Brachiaria decumbens: Intoxicação
Outra característica importante dessa forrageira, e que deve ser levada em conta na hora da escolha do pasto, é o fungo Pithomyces chartarum. Esse fungo é responsável pela produção da micotoxina esporidesmina, que pode causar a fotossensibilização nos bovinos.
A Brachiaria decumbens é portadora desse fungo que, se ingerido, afeta o fígado e as glândulas do animal.
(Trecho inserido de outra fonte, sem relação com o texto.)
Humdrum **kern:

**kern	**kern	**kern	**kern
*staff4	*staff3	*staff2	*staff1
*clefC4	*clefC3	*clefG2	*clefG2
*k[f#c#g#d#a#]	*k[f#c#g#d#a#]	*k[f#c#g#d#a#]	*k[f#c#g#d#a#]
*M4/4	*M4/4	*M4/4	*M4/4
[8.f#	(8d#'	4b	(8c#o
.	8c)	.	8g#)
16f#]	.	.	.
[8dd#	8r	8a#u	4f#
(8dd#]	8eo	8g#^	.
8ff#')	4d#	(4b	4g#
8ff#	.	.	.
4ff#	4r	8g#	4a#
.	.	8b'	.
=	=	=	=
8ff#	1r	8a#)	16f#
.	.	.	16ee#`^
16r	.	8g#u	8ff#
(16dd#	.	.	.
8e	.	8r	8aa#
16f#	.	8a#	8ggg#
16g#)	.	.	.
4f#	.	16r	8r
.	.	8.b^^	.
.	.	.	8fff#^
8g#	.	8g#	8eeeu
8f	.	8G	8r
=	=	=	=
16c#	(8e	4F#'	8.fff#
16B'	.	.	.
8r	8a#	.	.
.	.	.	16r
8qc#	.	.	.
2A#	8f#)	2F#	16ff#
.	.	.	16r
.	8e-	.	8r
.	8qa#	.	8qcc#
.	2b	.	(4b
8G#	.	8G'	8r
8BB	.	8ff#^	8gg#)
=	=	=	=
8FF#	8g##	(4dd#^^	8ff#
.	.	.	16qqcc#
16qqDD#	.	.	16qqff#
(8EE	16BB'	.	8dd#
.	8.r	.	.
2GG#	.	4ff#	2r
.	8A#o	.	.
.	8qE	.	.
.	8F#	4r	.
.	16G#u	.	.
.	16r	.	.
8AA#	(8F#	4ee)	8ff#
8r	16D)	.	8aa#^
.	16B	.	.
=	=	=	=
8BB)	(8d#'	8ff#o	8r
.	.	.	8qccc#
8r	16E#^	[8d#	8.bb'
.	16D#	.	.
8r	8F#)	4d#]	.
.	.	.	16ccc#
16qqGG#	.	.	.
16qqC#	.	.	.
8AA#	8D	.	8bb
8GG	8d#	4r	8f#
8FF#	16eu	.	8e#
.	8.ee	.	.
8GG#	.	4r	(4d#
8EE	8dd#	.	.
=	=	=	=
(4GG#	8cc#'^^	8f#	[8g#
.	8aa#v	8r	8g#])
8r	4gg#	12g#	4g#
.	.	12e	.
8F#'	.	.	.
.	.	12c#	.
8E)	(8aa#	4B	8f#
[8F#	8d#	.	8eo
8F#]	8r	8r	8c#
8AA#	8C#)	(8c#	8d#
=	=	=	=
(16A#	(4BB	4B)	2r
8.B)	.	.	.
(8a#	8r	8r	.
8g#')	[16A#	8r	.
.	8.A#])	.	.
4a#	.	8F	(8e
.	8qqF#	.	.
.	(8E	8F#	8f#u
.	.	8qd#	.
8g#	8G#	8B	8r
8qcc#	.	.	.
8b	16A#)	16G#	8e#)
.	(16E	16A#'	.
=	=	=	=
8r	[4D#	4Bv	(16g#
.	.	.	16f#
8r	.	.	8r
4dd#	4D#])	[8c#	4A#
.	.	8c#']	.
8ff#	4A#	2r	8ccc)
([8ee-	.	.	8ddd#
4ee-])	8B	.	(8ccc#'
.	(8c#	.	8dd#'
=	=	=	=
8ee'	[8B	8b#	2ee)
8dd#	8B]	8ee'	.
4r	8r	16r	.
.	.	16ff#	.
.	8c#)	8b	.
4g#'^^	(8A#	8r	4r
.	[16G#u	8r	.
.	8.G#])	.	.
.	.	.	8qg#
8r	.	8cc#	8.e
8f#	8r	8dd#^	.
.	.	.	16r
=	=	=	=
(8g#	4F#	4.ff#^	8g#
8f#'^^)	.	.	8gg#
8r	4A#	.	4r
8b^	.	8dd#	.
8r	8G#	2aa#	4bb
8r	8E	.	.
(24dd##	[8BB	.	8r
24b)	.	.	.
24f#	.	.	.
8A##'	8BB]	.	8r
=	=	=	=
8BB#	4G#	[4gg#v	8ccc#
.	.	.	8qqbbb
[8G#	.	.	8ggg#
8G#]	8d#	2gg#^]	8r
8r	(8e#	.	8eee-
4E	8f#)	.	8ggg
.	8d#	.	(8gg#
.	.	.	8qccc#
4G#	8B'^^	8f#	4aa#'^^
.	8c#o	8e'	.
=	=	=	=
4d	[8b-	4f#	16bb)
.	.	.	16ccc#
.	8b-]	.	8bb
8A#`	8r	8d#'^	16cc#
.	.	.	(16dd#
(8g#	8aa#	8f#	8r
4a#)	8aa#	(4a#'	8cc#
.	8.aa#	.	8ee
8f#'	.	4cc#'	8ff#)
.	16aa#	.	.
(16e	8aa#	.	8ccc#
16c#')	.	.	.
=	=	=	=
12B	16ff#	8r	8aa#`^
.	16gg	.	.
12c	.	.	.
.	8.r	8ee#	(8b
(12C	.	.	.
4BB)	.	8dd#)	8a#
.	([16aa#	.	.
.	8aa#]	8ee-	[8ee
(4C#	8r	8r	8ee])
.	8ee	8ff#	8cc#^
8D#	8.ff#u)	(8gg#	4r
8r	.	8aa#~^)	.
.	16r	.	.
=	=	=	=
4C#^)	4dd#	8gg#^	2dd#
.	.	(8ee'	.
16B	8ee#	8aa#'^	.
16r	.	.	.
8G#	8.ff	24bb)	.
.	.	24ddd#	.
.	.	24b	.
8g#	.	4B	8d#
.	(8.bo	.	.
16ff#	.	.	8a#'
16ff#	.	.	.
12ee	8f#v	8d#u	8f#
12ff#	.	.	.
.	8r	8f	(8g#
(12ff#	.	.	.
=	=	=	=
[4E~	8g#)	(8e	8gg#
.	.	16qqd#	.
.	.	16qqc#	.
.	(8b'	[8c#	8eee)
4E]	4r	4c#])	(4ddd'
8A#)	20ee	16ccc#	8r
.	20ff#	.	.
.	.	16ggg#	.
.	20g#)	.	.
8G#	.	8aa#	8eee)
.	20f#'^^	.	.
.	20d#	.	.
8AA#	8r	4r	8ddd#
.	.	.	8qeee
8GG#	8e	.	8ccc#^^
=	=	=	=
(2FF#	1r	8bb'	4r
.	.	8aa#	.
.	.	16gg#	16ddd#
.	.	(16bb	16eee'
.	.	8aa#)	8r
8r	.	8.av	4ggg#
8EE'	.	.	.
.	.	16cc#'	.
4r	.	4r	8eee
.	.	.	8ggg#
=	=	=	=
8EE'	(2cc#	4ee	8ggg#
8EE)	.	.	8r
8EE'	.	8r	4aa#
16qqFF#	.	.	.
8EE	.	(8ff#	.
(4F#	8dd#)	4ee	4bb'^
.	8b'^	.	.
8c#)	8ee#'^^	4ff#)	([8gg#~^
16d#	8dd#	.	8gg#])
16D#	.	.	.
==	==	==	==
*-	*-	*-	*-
Isso causa perda de pigmentos e consequentes lesões.
(Fonte: Knupp et. al)
Lesões causadas por fotossensibilização em bovinos / (Fonte: Seixas et. al)
Os casos de intoxicação de animais cresceram na década de 1980 junto com a expansão da área plantada dessa forrageira.
Contudo, a utilização desse capim vem caindo em desuso, correspondendo a 7% apenas do comércio de sementes forrageiras hoje.
Estimativa da participação das espécies e cultivares de forrageiras tropicais na comercialização de sementes no Brasil /(Fonte: Andrade, 2001)
Conclusão
Não podemos relevar a importância histórica da Brachiaria decumbens na construção do sistema de produção pecuário no Brasil.
Contudo, após o lançamento de novas espécies e cultivares de forrageiras tropicais – e com a pressão crescente pelo aumento de produtividade das áreas – ela talvez não seja hoje a espécie mais recomendada.
O histórico dessa espécie está associado às áreas recém abertas, com alta acidez e baixa fertilidade. E isso não corresponde mais à média dos nossos sistemas de produção.
Atualmente os solos de agricultura recebem altas doses de calcário, gesso e adubos. E essa é a tendência para os solos da pecuária e dos sistemas de integração também.
Dessa forma, a Brachiaria decumbens, que antes nos permitiu ocupar o cerrado, pode agora abrir o caminho para espécies mais adaptadas ao nosso ambiente de produção mais intensivo.